GOAL OF THE EXERCISE: List every line of the items that contains the word "What".

[START OF DATA SUPPLIED]

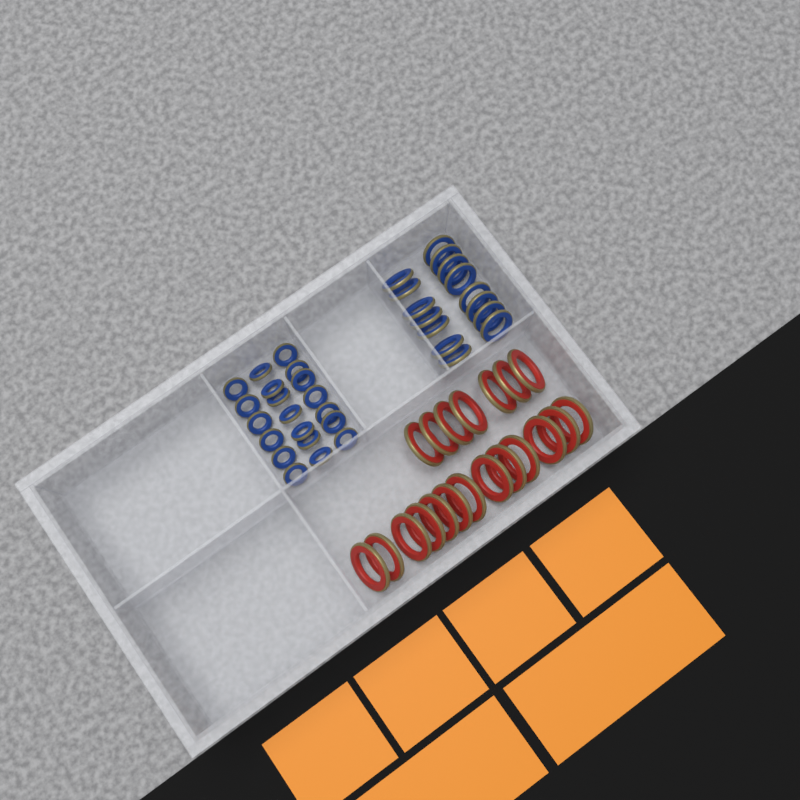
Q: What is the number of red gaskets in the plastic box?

[END OF DATA SUPPLIED]
[START OF DATA SUPPLIED]

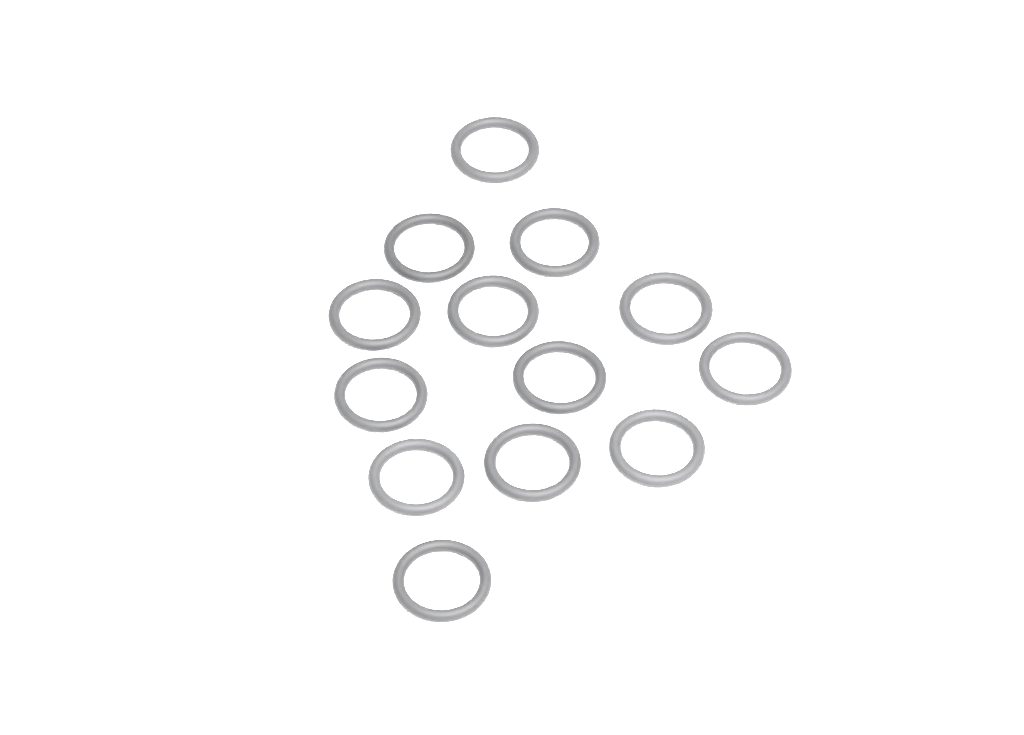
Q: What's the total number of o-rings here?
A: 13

[END OF DATA SUPPLIED]
[START OF DATA SUPPLIED]

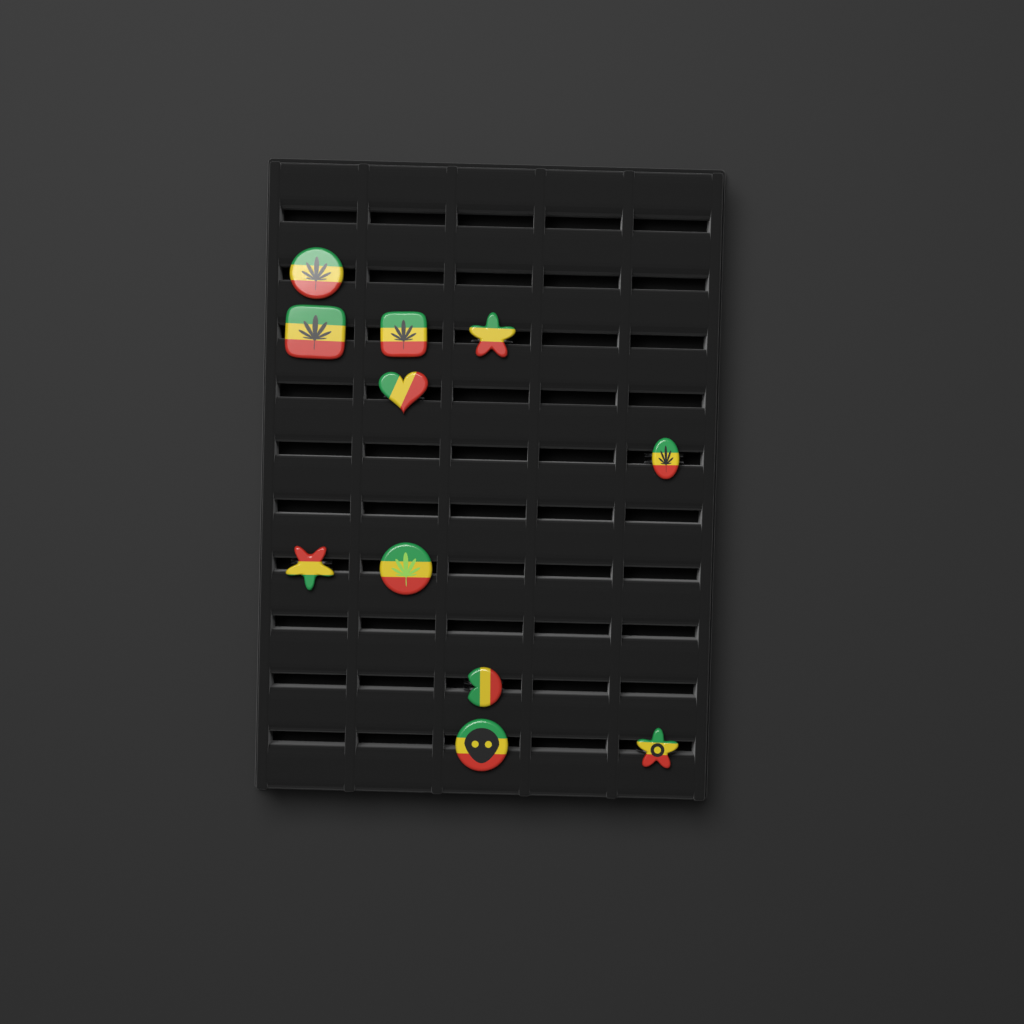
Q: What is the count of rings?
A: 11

[END OF DATA SUPPLIED]

EXERCISE ANSWER:
Q: What is the number of red gaskets in the plastic box?
Q: What's the total number of o-rings here?
Q: What is the count of rings?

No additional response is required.